I totally agree with "Governing ourselves is not just about complaining: it is about standing up," although I think Ghandi led a lot of powerful standing up himself. Your post is invigorating and refreshing. Here's to "NO!"
Maria: Thank you. And I am a huge fan of Ghandi and admire tremendously what he enabled and fueled. It's just not the same set of circumstances here, so that approach isn't going to work (thinks me). Non-violence is an ideal, but as a pragmatist I am always ready to defend in the appropriate way. I'd start with aikido, but sometimes a situation calls for linear blows,whether they are verbal or otherwise. It all starts with No.

Thanks again!
"Yes!" - to appropriate action that gets the job done.
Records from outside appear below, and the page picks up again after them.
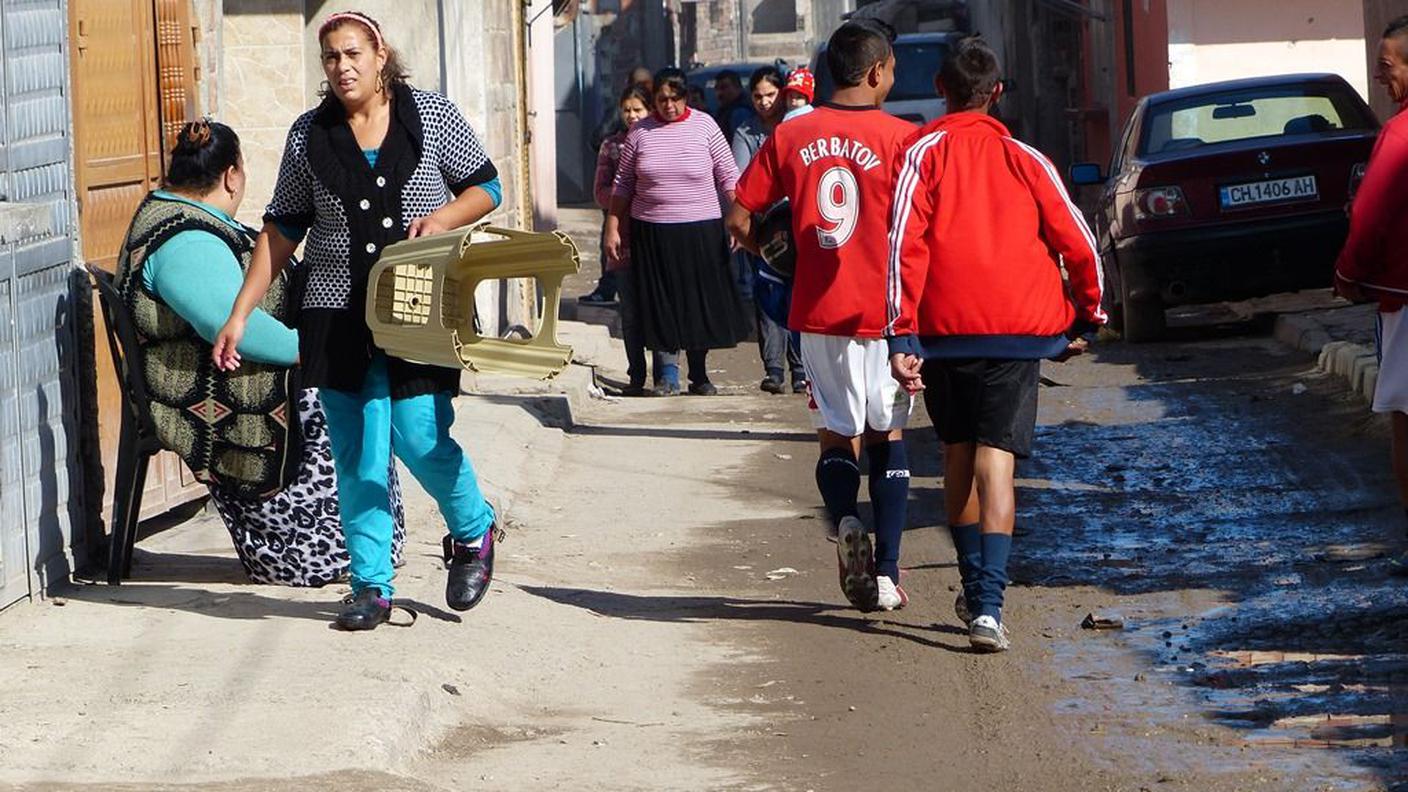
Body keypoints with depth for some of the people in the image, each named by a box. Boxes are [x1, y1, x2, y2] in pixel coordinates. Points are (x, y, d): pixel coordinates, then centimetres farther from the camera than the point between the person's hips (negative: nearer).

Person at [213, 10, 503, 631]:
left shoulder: (432, 116, 1)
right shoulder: (309, 135, 6)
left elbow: (485, 187, 10)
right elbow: (281, 230, 10)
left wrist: (442, 217, -12)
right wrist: (240, 315, 6)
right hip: (338, 317, 2)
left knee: (420, 437, -8)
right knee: (356, 455, 0)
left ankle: (473, 532, 21)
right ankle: (372, 586, 7)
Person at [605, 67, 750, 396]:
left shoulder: (704, 126, 0)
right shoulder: (640, 132, 3)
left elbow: (728, 177, 2)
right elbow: (623, 184, 9)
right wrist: (613, 227, 5)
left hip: (700, 230, -1)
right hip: (651, 231, 1)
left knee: (701, 303, 3)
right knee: (661, 304, 2)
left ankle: (699, 373, 15)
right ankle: (669, 372, 11)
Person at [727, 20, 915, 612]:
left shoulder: (791, 136, 2)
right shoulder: (900, 137, -7)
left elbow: (739, 219, 4)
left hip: (818, 313, 2)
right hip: (884, 314, -2)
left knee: (836, 436, 13)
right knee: (888, 437, 13)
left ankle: (845, 520, -18)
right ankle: (886, 574, 7)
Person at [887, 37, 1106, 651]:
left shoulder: (924, 153, 1)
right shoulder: (1024, 160, 8)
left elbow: (905, 244, -10)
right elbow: (1077, 244, 8)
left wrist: (902, 334, -12)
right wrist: (1086, 317, 22)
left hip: (944, 329, 0)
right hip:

I just went through the entire "sign up for an account" process for the SOLE purpose of this: YES! Yes, yes, yes, a thousand times yes. I just spent a couple of hours talking to my husband about this - as liberals, we spend our lives trying NOT to be confrontational, to respect the other person's lifestyle choices, to be pacifists, to live and let live - until we come to a point in time like this when we can't anymore or we're going to lose the opportunity to choose how we want to live at all. I don't remember being so moved by a blog post in a long time.
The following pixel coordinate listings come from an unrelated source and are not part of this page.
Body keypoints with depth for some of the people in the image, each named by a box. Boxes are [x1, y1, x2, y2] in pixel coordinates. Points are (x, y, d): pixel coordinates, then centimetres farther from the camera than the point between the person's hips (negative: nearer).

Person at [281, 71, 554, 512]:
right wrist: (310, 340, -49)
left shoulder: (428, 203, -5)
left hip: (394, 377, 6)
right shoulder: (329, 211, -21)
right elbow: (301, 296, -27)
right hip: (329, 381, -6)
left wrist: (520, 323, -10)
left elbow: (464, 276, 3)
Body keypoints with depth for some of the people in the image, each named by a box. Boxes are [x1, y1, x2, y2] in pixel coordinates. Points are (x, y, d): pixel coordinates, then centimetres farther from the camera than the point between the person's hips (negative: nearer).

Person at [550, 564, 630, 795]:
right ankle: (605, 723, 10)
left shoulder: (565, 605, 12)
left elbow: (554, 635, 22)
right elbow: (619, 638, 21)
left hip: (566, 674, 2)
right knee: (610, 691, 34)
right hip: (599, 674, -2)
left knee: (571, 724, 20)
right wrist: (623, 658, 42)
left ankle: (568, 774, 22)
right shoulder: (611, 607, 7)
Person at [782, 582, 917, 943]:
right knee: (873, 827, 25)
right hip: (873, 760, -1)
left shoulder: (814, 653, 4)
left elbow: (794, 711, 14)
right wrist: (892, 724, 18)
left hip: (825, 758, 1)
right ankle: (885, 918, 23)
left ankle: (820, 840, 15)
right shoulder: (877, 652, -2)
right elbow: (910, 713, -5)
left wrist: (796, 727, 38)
mattys_mama: First, thank you for going to all that trouble in order to comment here. I truly do appreciate it. Second, it fills my heart with hope to hear comments like yours, and to know people are having the conversation you had with your husband. I am reminded of the people of Norway during the occupation, and how long they waited for the problem to resolve on its own, then finally realized there comes a time when they had to stand up and do something. It may seem counter to what we believe, but it's not, really. It's how we came to be here.

Thanks so very much for your comment!